CINÉMA : MERCREDI 27 MAI 2026

TOUT VA SUPER, de Patrick Cassir – 1h31
Comédie dramatique avec Hakim Jemili, Noémie Lvovsky, Marie Colomb, Rudy Milstein
Score : 3/5
Le scénario
Elie est soulagé. Après plusieurs années à s’occuper de Sylvaine, sa mère envahissante et malade : elle est guérie ! Il va enfin pouvoir penser à lui. Dans un bar, il rencontre Anaïs. Ils tombent très vite amoureux. Mais l’euphorie est de courte durée, Sylvaine fait une rechute.
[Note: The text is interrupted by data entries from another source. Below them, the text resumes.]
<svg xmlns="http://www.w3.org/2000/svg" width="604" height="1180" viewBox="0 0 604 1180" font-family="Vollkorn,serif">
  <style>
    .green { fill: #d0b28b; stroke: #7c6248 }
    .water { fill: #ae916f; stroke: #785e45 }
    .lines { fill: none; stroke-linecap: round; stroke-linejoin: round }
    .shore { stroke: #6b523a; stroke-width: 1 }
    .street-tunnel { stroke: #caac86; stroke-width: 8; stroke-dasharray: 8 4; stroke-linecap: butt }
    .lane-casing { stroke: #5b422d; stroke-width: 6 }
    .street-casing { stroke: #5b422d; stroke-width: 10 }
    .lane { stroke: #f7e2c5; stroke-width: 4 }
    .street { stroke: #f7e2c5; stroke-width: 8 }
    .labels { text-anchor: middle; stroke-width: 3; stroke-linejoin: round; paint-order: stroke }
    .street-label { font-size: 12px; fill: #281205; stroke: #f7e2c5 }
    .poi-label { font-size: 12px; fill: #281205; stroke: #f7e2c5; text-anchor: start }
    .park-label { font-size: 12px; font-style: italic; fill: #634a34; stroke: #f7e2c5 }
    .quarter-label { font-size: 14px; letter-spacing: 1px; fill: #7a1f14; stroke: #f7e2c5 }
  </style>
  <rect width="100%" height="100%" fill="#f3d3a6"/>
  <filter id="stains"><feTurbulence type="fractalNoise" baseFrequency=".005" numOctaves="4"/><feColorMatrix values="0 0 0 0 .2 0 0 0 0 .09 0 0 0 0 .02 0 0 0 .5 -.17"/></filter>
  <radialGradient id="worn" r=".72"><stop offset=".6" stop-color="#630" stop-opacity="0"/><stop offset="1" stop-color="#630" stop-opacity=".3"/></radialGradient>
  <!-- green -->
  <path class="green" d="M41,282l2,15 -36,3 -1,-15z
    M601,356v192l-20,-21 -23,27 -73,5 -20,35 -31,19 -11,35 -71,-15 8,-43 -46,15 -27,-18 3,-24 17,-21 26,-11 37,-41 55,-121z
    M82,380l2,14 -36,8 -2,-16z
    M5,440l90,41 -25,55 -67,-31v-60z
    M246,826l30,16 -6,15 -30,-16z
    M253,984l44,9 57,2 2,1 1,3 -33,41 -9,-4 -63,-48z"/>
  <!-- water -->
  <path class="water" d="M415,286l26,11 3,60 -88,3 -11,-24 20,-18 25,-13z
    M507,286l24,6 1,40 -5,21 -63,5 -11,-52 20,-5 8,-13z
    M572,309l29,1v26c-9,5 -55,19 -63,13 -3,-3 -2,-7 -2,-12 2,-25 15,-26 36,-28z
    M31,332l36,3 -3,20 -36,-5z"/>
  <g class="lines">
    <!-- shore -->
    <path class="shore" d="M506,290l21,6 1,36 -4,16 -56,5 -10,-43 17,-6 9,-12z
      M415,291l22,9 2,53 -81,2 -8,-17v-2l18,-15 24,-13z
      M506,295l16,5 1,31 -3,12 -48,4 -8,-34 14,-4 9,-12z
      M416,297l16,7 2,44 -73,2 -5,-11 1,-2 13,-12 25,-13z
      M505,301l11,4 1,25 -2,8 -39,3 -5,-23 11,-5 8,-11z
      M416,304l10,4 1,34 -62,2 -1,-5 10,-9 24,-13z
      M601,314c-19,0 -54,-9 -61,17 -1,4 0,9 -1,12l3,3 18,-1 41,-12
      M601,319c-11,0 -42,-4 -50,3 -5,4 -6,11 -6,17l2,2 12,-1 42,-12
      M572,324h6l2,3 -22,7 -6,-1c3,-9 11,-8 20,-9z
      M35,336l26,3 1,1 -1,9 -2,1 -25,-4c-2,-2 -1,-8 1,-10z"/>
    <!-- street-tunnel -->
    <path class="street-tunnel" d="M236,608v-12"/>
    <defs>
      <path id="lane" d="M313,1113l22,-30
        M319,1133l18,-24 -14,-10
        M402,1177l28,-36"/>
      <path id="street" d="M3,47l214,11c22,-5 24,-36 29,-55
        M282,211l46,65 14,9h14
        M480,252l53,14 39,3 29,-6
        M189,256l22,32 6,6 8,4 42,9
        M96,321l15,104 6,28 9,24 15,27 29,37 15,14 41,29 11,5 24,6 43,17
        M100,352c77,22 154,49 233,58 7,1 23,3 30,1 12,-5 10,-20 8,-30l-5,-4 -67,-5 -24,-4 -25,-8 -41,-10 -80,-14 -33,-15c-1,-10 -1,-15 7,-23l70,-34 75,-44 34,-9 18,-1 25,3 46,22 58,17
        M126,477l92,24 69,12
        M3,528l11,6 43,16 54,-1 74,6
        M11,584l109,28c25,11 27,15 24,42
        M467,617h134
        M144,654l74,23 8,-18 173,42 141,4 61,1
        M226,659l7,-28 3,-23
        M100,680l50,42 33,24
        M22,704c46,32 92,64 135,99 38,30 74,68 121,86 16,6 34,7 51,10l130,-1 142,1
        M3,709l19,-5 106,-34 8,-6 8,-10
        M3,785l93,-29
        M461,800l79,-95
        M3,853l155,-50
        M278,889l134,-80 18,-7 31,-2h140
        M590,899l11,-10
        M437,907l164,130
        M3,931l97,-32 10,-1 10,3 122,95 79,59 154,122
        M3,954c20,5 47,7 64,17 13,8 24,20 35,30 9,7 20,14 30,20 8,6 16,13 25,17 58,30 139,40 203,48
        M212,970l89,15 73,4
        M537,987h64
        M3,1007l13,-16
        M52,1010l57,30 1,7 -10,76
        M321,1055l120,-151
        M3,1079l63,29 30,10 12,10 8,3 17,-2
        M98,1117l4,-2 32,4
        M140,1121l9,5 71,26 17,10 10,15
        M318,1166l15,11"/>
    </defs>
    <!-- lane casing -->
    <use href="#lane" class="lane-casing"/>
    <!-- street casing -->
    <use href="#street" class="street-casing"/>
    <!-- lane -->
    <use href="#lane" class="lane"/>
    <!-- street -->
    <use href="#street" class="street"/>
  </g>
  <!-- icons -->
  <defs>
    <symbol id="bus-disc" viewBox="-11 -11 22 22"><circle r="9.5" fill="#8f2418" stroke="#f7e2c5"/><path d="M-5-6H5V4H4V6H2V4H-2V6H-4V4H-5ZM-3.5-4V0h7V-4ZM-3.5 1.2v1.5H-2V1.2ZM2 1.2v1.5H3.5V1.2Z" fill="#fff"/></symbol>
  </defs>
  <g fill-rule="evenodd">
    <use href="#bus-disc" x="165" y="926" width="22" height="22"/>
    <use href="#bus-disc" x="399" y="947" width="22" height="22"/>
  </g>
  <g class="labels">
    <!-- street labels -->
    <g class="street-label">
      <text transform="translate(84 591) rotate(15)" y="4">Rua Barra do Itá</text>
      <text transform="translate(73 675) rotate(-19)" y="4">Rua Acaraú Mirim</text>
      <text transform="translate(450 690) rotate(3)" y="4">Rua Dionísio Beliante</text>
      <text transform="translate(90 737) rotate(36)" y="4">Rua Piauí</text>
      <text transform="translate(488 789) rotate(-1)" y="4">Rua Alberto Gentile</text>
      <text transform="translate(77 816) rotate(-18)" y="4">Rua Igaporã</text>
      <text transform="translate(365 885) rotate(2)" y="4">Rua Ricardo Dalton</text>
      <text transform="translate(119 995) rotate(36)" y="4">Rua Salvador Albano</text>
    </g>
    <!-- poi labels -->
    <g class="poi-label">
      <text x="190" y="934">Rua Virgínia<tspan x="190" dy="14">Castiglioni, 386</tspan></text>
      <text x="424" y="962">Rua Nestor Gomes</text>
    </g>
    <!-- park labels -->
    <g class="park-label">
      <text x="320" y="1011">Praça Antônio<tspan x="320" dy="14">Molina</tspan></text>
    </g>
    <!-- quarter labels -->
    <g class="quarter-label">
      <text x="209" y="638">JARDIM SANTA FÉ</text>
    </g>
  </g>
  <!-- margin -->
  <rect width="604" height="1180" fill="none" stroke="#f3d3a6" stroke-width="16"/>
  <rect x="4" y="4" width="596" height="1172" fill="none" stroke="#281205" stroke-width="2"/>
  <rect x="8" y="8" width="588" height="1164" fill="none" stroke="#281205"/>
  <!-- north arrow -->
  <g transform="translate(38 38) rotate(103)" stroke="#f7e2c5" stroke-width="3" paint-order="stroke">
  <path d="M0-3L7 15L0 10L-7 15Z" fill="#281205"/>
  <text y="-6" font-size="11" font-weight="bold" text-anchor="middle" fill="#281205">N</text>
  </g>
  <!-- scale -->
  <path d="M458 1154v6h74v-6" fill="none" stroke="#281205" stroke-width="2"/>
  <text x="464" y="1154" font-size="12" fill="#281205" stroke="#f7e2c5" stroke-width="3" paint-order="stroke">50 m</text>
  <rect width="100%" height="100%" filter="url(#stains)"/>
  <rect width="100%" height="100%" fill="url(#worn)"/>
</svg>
Tiraillé entre cette nouvelle histoire d’amour et la maladie de sa mère, Elie va être très vite dépassé !
Mon avis –
Le point de départ du film – la vie des proches d’une malade – est un sujet qui pourrait plonger le spectateur en plein pathos. Il n’en est rien. Patrick Cassir réussit à évoquer le thème de la maladie avec humour en s’appuyant sur Noémie Lvovsky qui campe avec une grande justesse cette mère rattrapée par « son » cancer. Elle incarne aussi une femme qui est souvent sans filtre, parfois à la limite de la dureté. Pour ce faire, le cinéaste avoue avoir été influencé par un Judd Apatow. Il souligne : « C’est quelqu’un qui a autorisé les gens de ma génération à traiter ce genre de sujet s’ils en ont envie. Et j’aime les pitchs qui ne sont peut-être pas extraordinairement forts au départ mais qui se déploient. Tirer le quotidien vers la comédie, c’est ce que j’aime faire. »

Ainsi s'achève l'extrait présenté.